WHAT YOU ARE ASKED TO DO: Return, exactly as written, the line containing "Líquido, 8: 5000 -> 1208.63" and every line after it to the end of the records below, with no pictures.

[Version comparison data]
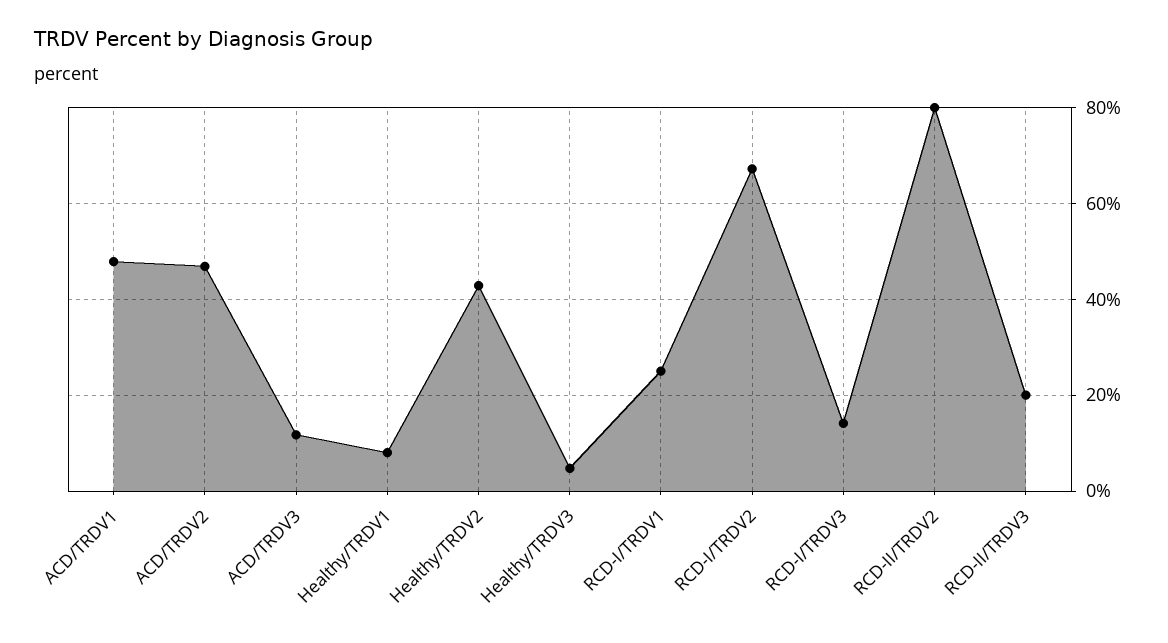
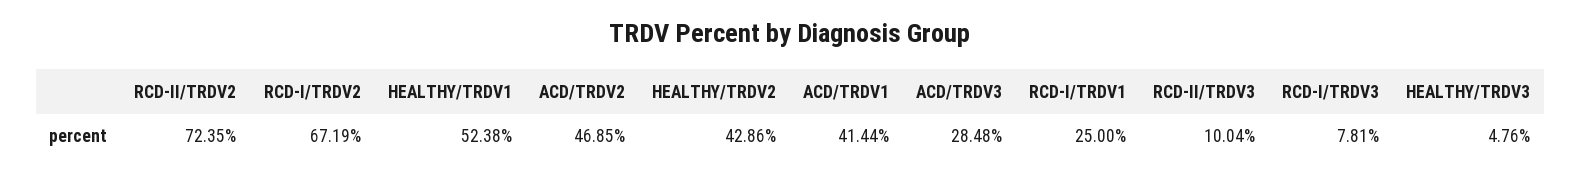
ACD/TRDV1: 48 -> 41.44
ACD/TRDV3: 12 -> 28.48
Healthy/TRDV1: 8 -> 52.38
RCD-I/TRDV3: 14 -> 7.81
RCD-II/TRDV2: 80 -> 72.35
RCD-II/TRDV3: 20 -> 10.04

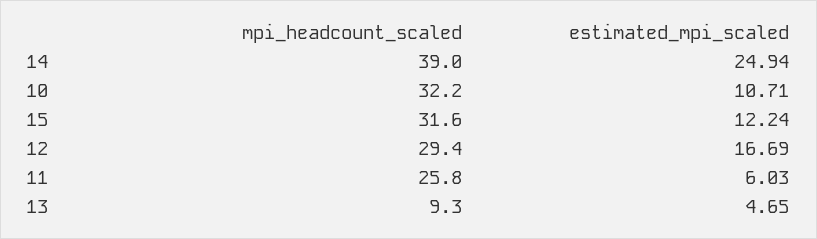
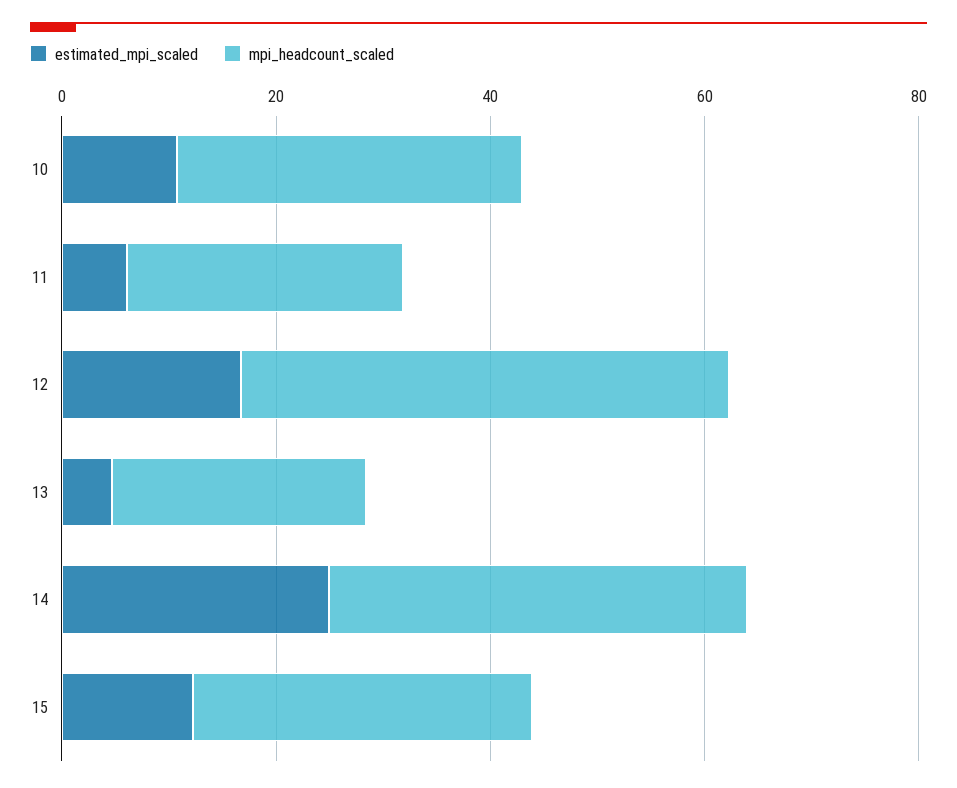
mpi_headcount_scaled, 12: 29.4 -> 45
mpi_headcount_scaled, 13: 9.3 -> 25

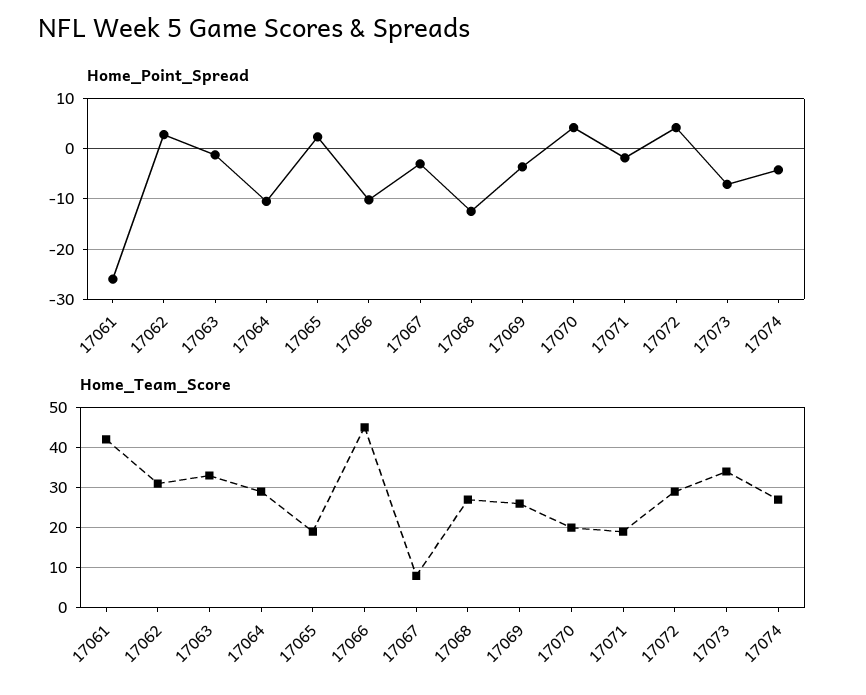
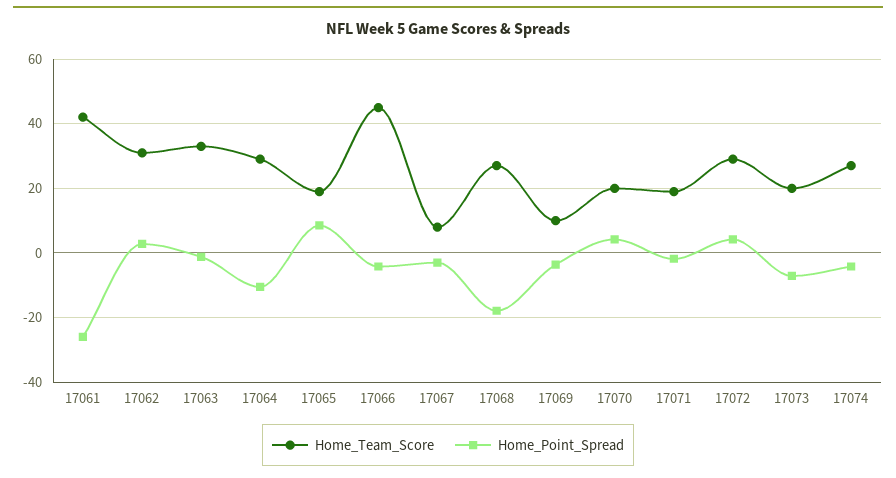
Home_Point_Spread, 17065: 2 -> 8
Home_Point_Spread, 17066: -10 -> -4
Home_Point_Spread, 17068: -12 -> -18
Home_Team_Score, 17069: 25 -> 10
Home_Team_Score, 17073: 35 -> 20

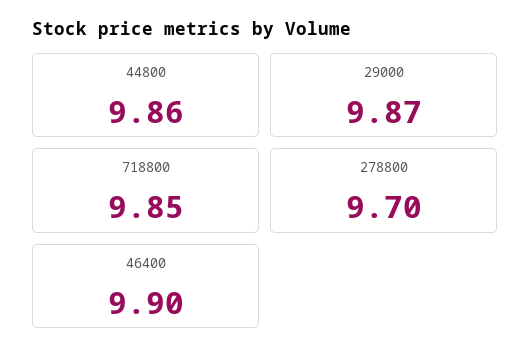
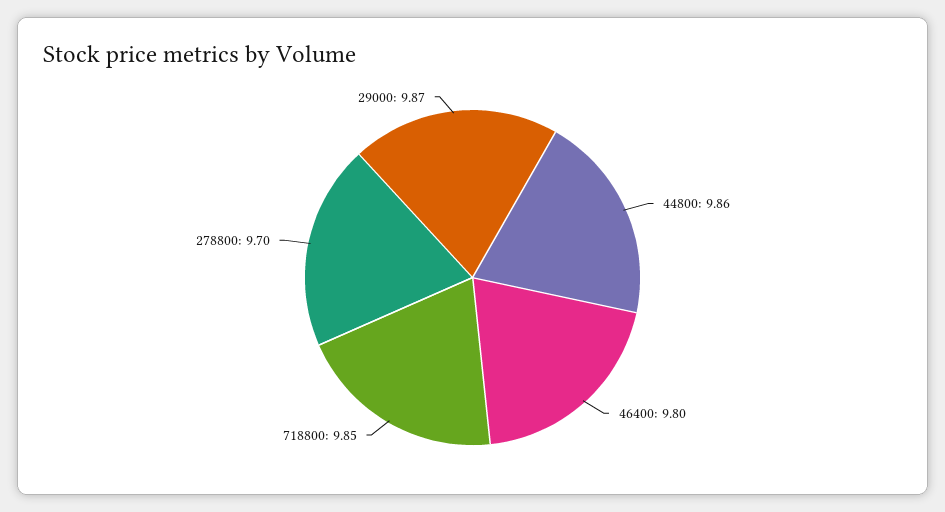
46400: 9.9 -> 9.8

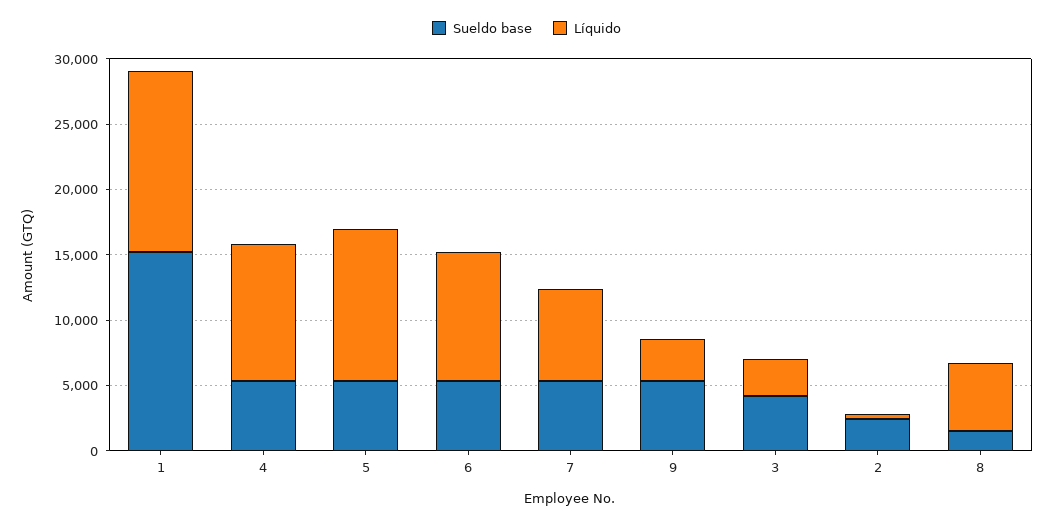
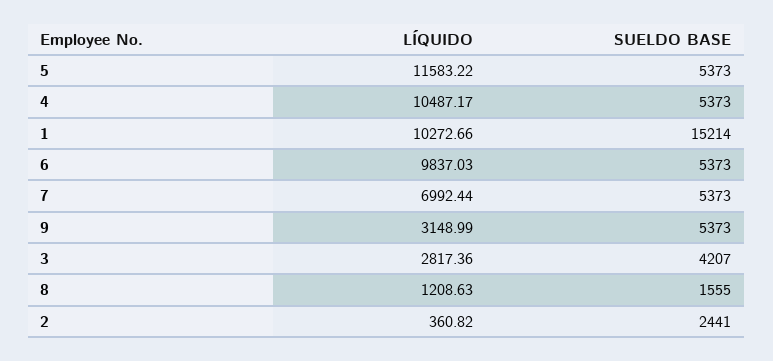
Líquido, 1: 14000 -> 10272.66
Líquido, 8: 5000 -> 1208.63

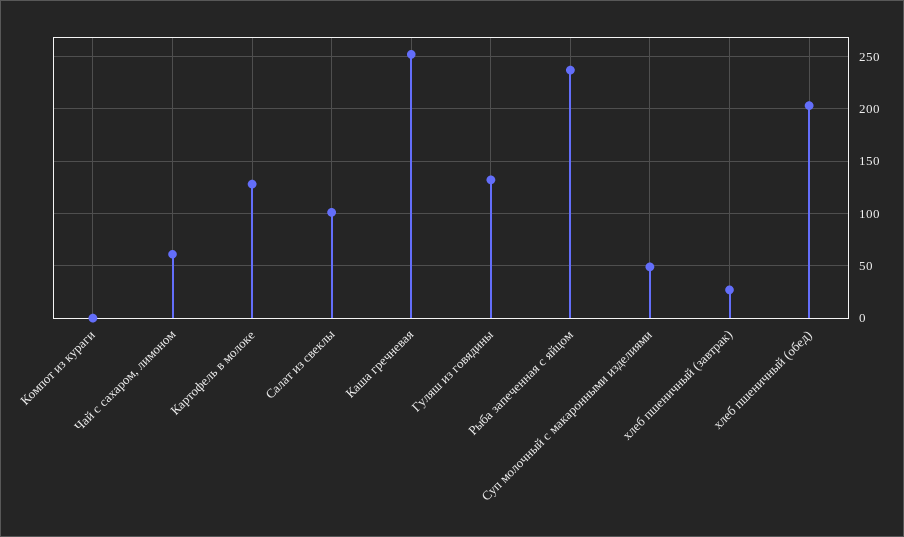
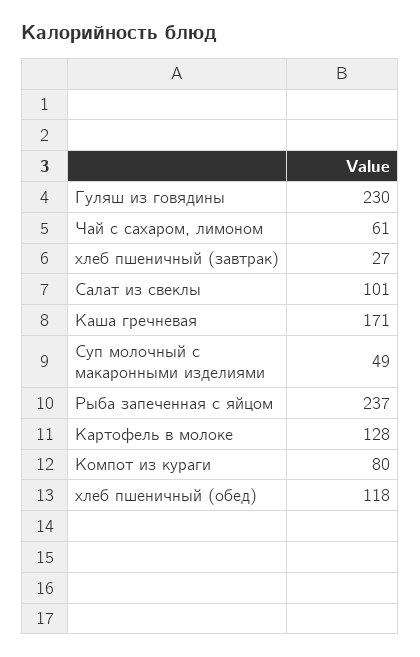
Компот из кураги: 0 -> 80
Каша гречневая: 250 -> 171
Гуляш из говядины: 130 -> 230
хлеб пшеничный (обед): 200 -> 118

TASK RESPONSE:
Líquido, 8: 5000 -> 1208.63

Компот из кураги: 0 -> 80
Каша гречневая: 250 -> 171
Гуляш из говядины: 130 -> 230
хлеб пшеничный (обед): 200 -> 118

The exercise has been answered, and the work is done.